Wraps an external script as a first-class pipeline stage with declarative output file templates and automatic parameter wiring. The script is expected to write its output files; script_stage() verifies they exist and returns file reference tibbles compatible with artifact() / file_ref().

Usage

script_stage(
  fl,
  id,
  script,
  produces,
  needs = character(),
  engine = c("source", "system"),
  interpreter = NULL,
  prefix = TRUE,
  ...
)

Arguments

fl

A parade_flow object

id

Unique stage identifier (character)

script

Path to the script file (R, Python, bash, etc.)

produces

Character vector of output declarations. Two forms:

  • Templates (contain glue braces): glue-style path templates resolved per grid row. Can be named or unnamed (unnamed single defaults to "output").

  • Names only (no braces): output names only. The script must call script_returns() to declare actual paths.

needs

Character vector of upstream stage IDs this stage depends on. For the source engine, upstream outputs are injected into the script environment as {stage}.{field} variables.

engine

Execution engine: "source" (default, uses base::source()) or "system" (uses base::system2()).

interpreter

For engine = "system", the interpreter command. If NULL, guessed from the script file extension.

prefix

Whether to prefix output columns with stage ID (default TRUE).

...

Additional constant arguments passed through to the stage.

Value

The input flow with the new script stage appended.

Two modes for produces

Template mode — values contain glue placeholders (curly braces). script_stage() resolves paths, injects them as variables (output_path, <name>_path), and verifies the files after the script finishes:

produces = c(model = "results/\{subject\}/model.rds")

Manifest mode — values are plain output names (no braces).
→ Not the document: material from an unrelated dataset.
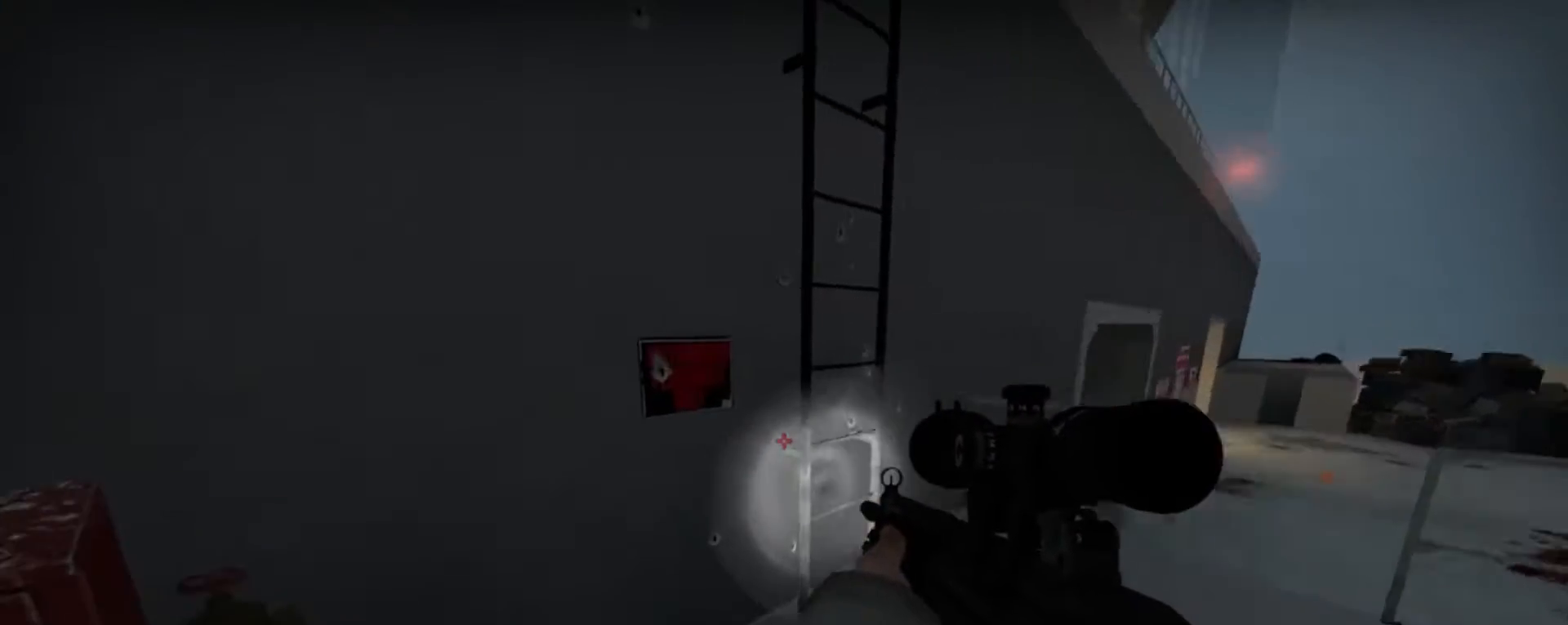
{"keys": [], "mouse": [], "events": [[33, "d", "up"], [100, "w", "up"], [367, "d", "down"], [467, "d", "up"]]}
The script decides where to write and calls script_returns() to declare the paths. script_stage() reads the manifest and verifies:

produces = c("model", "metrics")

Portable scripts with get_arg()

Scripts can use get_arg() to read parameters. It works transparently with both the source and system engines:

x   <- get_arg("x")
out <- get_arg("output_path")

Examples

if (FALSE) { # \dontrun{
# Template mode: caller declares paths
flow(grid) |>
  script_stage("fit",
    script = "scripts/fit_model.R",
    produces = "results/{subject}/model.rds"
  )

# Template mode: multiple named outputs
flow(grid) |>
  script_stage("fit",
    script = "scripts/fit_model.R",
    produces = c(
      model   = "results/{subject}/model.rds",
      metrics = "results/{subject}/metrics.csv"
    )
  )

# Manifest mode: script declares paths via script_returns()
flow(grid) |>
  script_stage("fit",
    script = "scripts/fit_model.R",
    produces = c("model", "metrics")
  )

# System engine
flow(grid) |>
  script_stage("preproc",
    script = "scripts/preprocess.py",
    engine = "system",
    produces = "output/{subject}.nii.gz"
  )
} # }